Mr. & Mrs. Smith (no relation to the later Pitt-Jolie vehicle) is one of Hitchcock’s lesser-known pictures, primarily because it is so far afield from his usual style: it’s a romantic comedy, with nary an innocent man or a dead body to be found. He made it purely for the opportunity to work with his friend Carole Lombard, the spunky, whip-smart, achingly beautiful queen of the screwball comedy. The Smith screenplay (by the great Norman Krasna) plays to her strengths, casting her as a married woman who discovers that her marriage isn’t legal, and ends up taking the power position in her newly redefined relationship with her husband, forcing him to chase after her when he realizes that she has other options.

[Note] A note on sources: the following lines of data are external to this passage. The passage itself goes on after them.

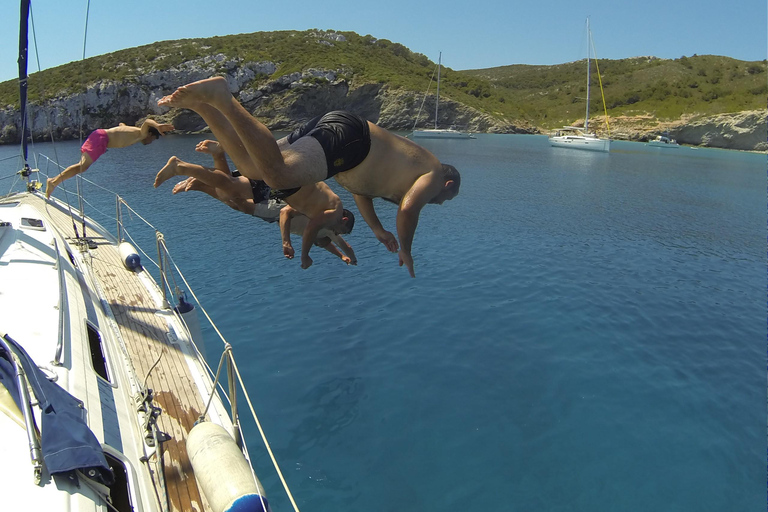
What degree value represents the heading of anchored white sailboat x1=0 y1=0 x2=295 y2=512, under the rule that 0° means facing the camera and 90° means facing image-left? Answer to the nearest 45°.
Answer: approximately 180°

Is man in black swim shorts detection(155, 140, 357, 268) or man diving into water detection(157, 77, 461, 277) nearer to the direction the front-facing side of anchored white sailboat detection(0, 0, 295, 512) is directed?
the man in black swim shorts

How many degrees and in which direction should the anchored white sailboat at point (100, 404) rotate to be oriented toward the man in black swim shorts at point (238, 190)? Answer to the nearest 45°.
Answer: approximately 45° to its right
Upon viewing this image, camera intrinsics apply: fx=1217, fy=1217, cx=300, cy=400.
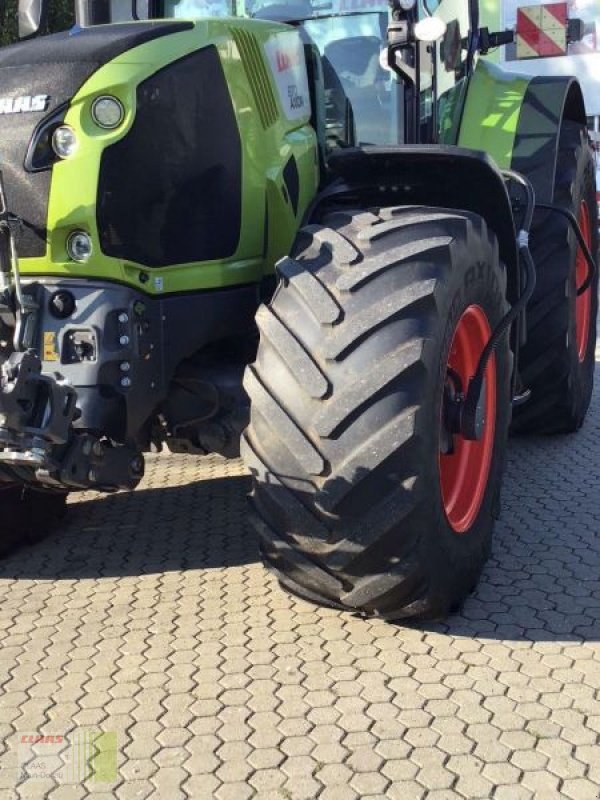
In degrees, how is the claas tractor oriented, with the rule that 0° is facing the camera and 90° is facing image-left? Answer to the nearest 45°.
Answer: approximately 45°
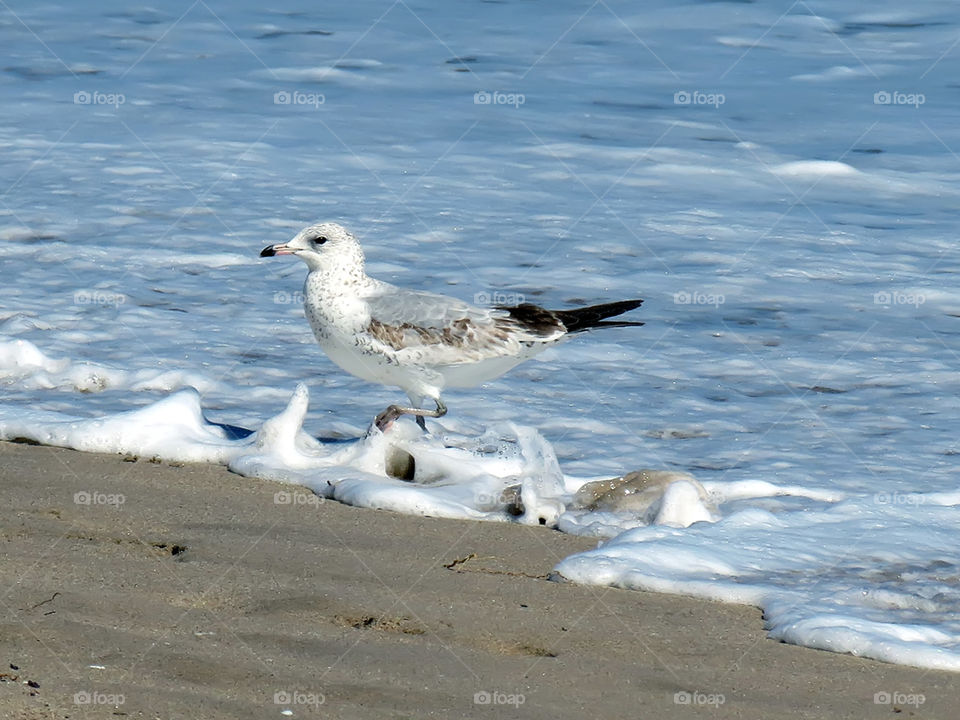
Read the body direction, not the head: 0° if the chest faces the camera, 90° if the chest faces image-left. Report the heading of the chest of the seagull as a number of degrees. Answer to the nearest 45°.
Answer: approximately 90°
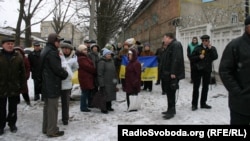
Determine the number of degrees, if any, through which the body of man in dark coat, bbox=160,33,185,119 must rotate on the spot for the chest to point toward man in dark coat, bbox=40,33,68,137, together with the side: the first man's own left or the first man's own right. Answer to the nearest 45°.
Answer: approximately 45° to the first man's own left

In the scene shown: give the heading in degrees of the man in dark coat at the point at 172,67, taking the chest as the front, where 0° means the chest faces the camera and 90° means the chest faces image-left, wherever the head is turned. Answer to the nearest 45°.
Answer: approximately 90°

It’s a funny, sexy turn, and the film’s production prompted a couple of great stories about her off-screen behavior as well: that she not only “directed” Hitchcock’s signature cameo but demanded multiple retakes, and that she responded to Hitch’s already-notorious “actors are cattle” remark by bringing a trio of calves to the set, each with a nameplate for the film’s three stars. (Both of those stories might just be legend, but if they’re not true, they ought to be.)

2. Ingrid Bergman Dr. Constance Petersen in Spellbound (1945); Alicia Huberman in Notorious (1946); Lady Henrietta Flusky in Under Capricorn (1949)

The elegant Swedish beauty Ingrid Bergman was one of Hitchcock’s favorite leading ladies, starring in three of his 1940s pictures. But her most memorable appearance was opposite Cary Grant in the 1946 thriller Notorious, as the daughter of a Nazi spy who is enlisted by the government to infiltrate a Nazi organization by seducing one of its key members. Things get sticky, though, because she has fallen for the agent in charge of her (again, Cary Grant, so no finger-pointing), and the psycho-sexual ramifications of this turn of events (further complicated by her wild girl past) makes for some of Hitch’s most interesting subtext. And the film has one of the most purely erotic moments in his filmography (if not in cinema history) — this scorching extended kiss sequence between his two leads, broken up into several small kisses to get around the Production Code’s rules on smooching length.

1. Grace Kelly Margo Mary Wendice in Dial M For Murder (1954); Lisa Carol Fremont in Rear Window (1954); Frances Stevens in To Catch a Thief (1955)

Y’know what, we could write a bunch of words about how sexy Grace Kelly is in the three pictures she made with Hitchcock. But there’s not a thing we would write that could accurately describe the wonder of the clip above. Seriously, what’s hotter than that?